Lots of organisations have built themselves on loosely-coupled but highly-aligned structural foundations – that blend of individual initiative within group harmony – which are prefigured in Boyd’s work. Those same cultural ideas run the entire length of the International Alpha portfolio, from Abcellera to WuXi Biologics.

Observation comes first in Boyd’s ‘loop’, and culture determines how well a company can do it. While nearly every company will claim to listen to its customers, businesses can become so bureaucratic and overwhelmed by internal politics that they lose the ability to orientate themselves in new circumstances. The main competitive advantage enjoyed by Japan’s Keyence, which provides factory automation equipment, is its technical sales force. Through a combination of hard work, the right incentives, and – most importantly – a culture that values them, these salespeople can get inside their customers’ heads and stay one step ahead of what they need.


Beyond rulebooks

Culture also drives prioritisation, allowing companies to defy their rulebooks. Ecommerce platform builder Shopify swept aside its normal processes to build the tools that became life support for many small businesses in lockdowns. Three months into the pandemic, Shopify’s clients had replaced 95 per cent of lost offline revenue thanks to online sales. It was Shopify’s culture that allowed it to execute and ‘thrive not survive’ in the most testing of circumstances. Gross merchandise volume sold through websites powered by its platform rose from $61bn in 2019 to $197bn in 2022.

Time and again, management teams tell us that Baillie Gifford is the only investment manager to ask them about their company culture and how it influences decisions. That might be due to time frames; culture only matters if you’re going to hold shares for long-term growth. It could also be due to doubts over determining internal culture from the outside. Yet, we believe the decisions that companies make offer an insight into how they process information. We may not see each company demonstrate its OODA loop thinking day-to-day, but we see how it affects its big decisions and can question its decision makers.

Amid uncertainty, companies are taking their own decisions when the normal rules no longer apply, revealing their underlying culture as they do so. They are orientating themselves to change. Nidec’s restructuring plans reveal a culture that is atypical for Japan. Hearing the management team of Canada’s Ritchie Bros. Auctioneers unconvincing justification of its $7.3bn acquisition of IAA suggested its culture is no longer as customer-centric, so we sold the portfolio holding.
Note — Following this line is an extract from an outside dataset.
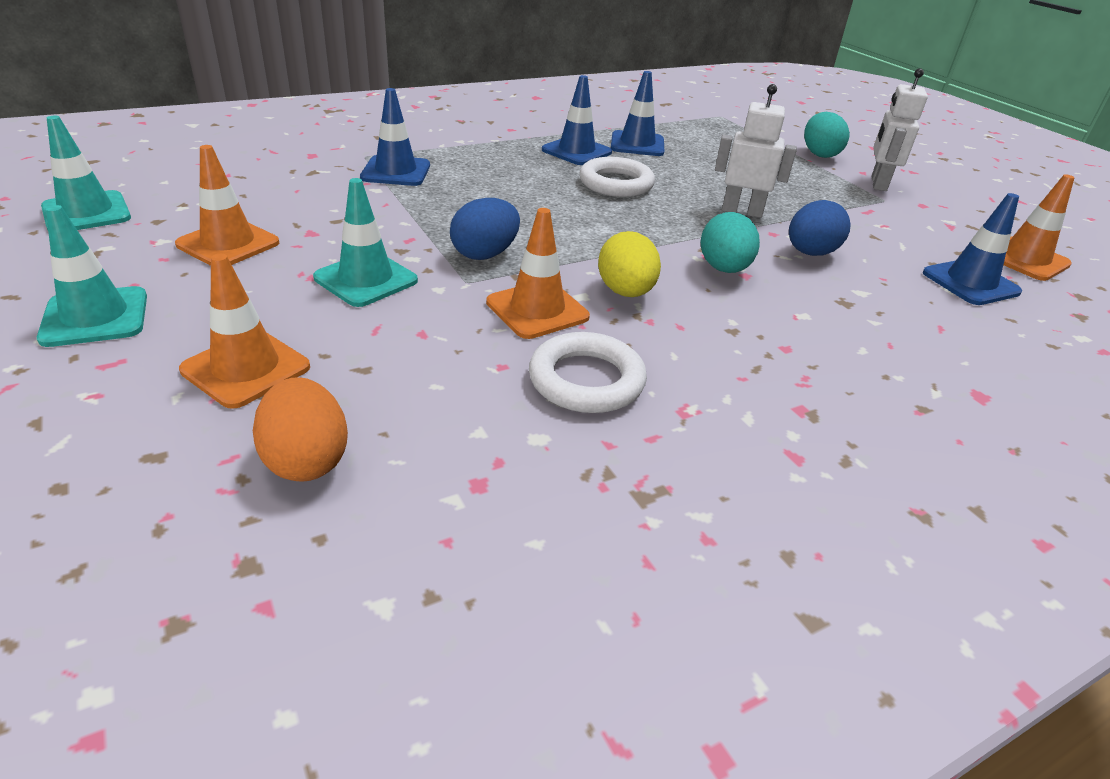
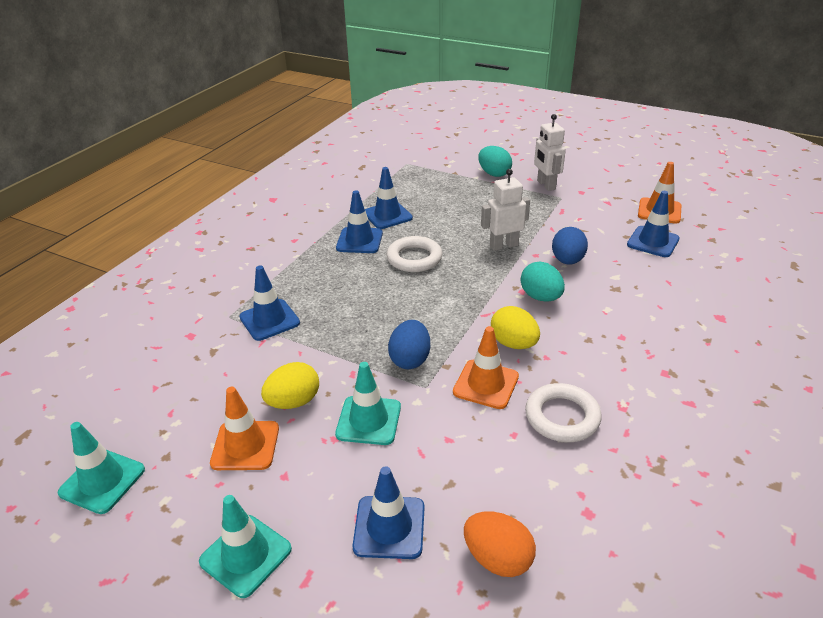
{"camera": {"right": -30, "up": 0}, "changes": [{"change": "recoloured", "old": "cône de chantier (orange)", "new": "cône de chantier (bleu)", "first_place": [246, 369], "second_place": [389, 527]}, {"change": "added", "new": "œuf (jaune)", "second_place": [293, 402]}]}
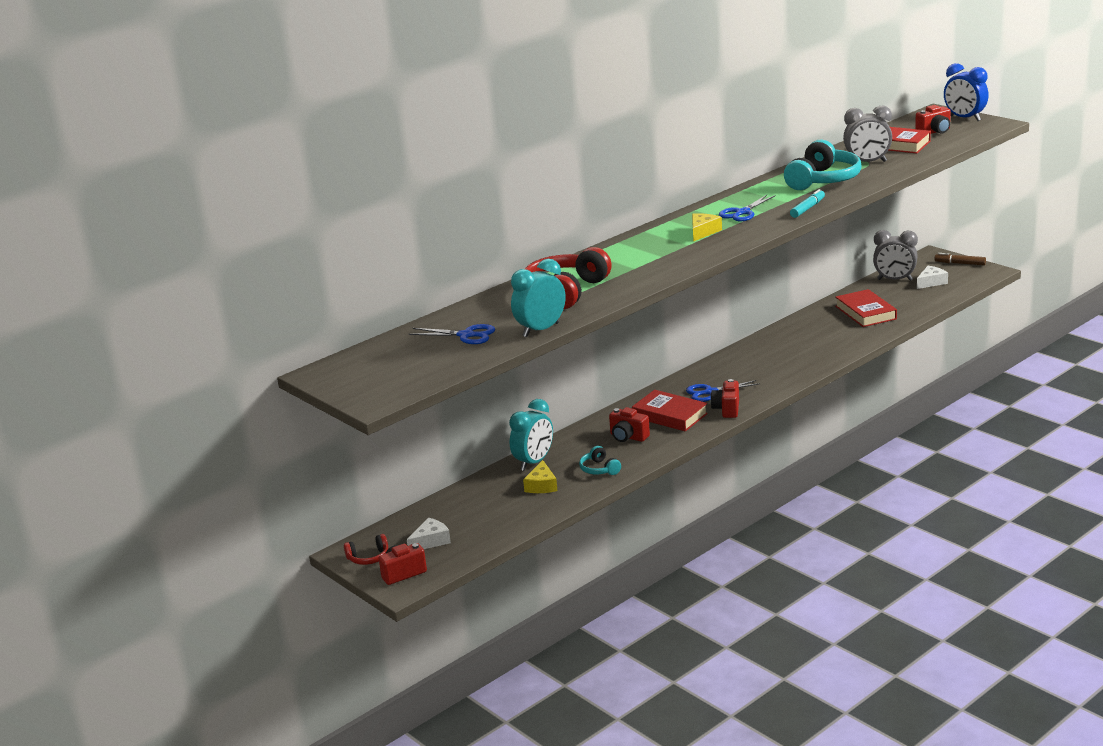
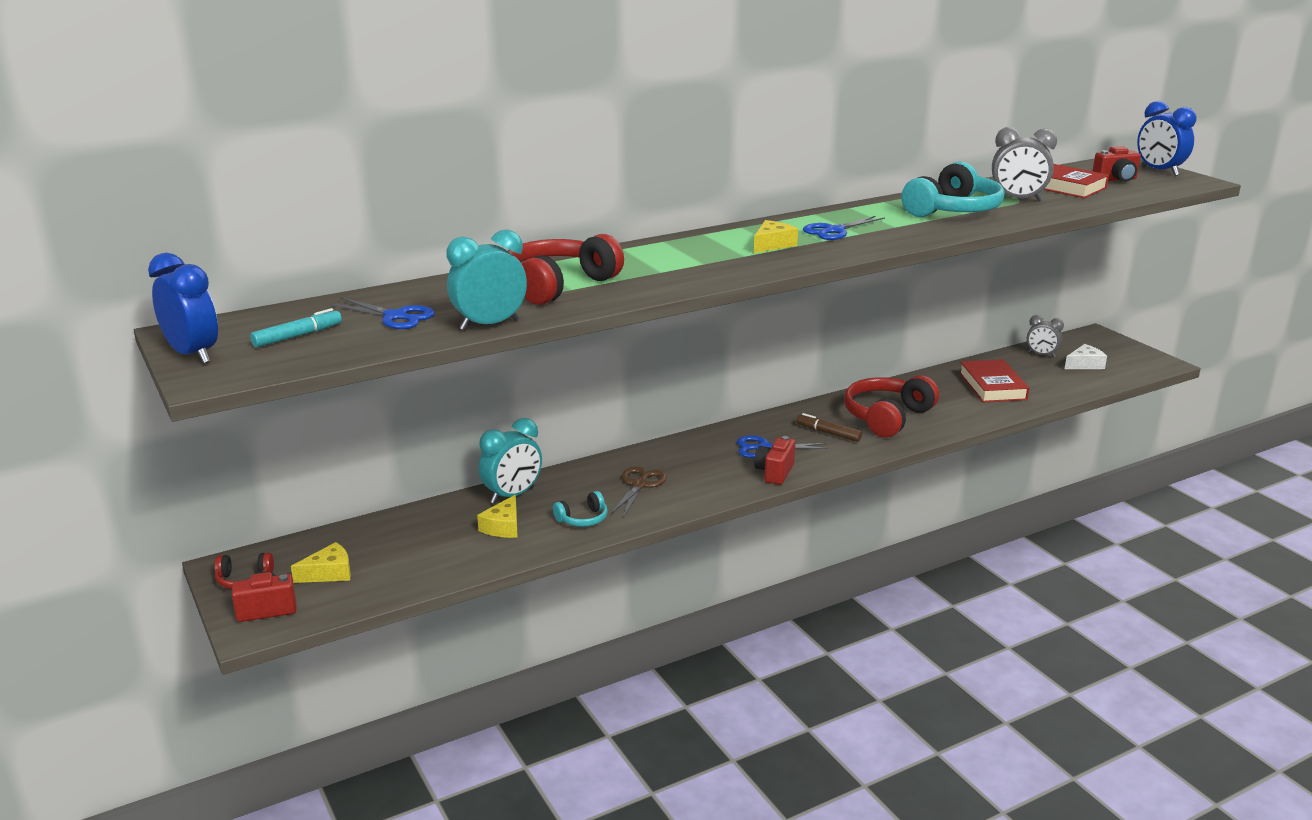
{"camera": {"right": 10, "up": 0}, "changes": [{"change": "recoloured", "old": "fromage (blanc)", "new": "fromage (jaune)", "first_place": [431, 541], "second_place": [329, 573]}, {"change": "turned", "old": "casque audio (turquoise)", "first_place": [599, 469], "second_place": [583, 519], "degrees": -105}, {"change": "replaced", "old": "appareil photo (rouge)", "new": "ciseaux (marron)", "first_place": [628, 437], "second_place": [639, 485]}, {"change": "removed", "old": "livre (rouge)", "first_place": [669, 415]}, {"change": "moved", "old": "feutre (turquoise)", "first_place": [807, 208], "second_place": [297, 336]}, {"change": "resized", "old": "réveil (gris)", "first_place": [894, 280], "second_place": [1041, 355], "factor": 0.65}, {"change": "moved", "old": "feutre (marron)", "first_place": [960, 263], "second_place": [828, 433]}, {"change": "added", "new": "réveil (bleu)", "second_place": [193, 355]}, {"change": "added", "new": "casque audio (rouge)", "second_place": [887, 417]}]}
Watching Adyen hire 25 per cent more software engineers while peers shed them tells us a lot about how the Dutch payments platform differentiates itself through long-termism.

It is a small step from long-term thinking to clear competitive advantage. No business has demonstrated that so clearly as Ryanair. Over the course of the pandemic, its culture of competitive aggression and cost-consciousness saw it increase passenger numbers by 20 per cent and take significant market share.

Companies that out-adapt their peers in a rapidly changing world will thrive because adaptation gives them resilience that delivers competitive advantage. Boyd identified orientation as the cornerstone of that adaptive process. What counts is quickly and effectively observing a dynamic environment and orientating yourself within it. At the heart of orientation sits the kind of culture that allows the right external information to be received and the right way to efficiently process it.

Culture counts in any market, more so in changing ones. If other investment managers appear to ignore culture, that creates opportunities for us to deliver superior returns on your capital.

Risk Factors        

The views expressed should not be considered as advice or a recommendation to buy, sell or hold a particular investment. They reflect opinion and should not be taken as statements of fact nor should any reliance be placed on them when making investment decisions.

This communication was produced and approved in August 2023 and has not been updated subsequently. It represents views held at the time of writing and may not reflect current thinking.